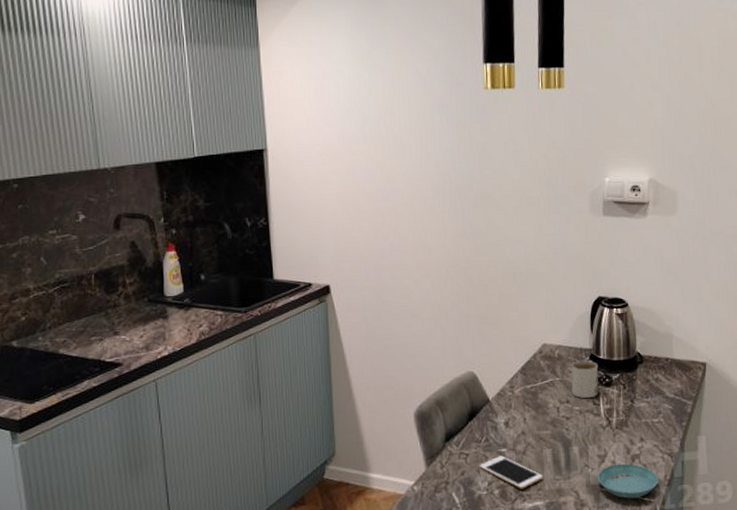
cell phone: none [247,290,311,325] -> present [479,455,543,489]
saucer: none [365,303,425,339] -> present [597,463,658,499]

==

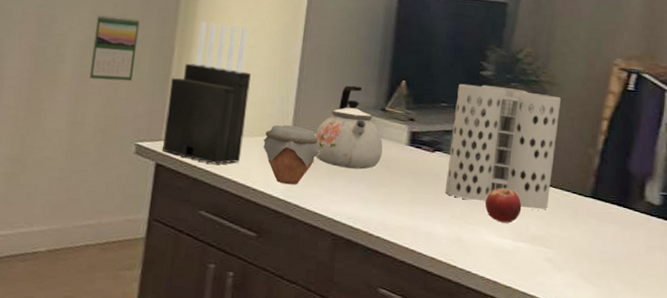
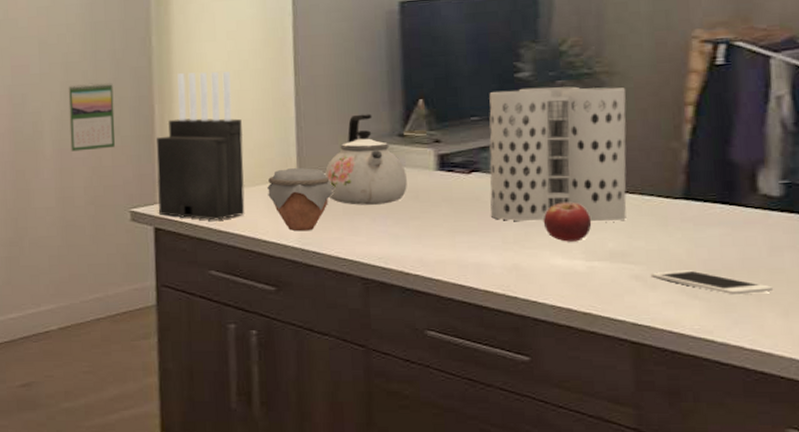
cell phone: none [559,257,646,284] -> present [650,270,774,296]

## Task directions
Say how many lines contain "cell" in the material above; the number is the whole answer.

## Result of this exercise
2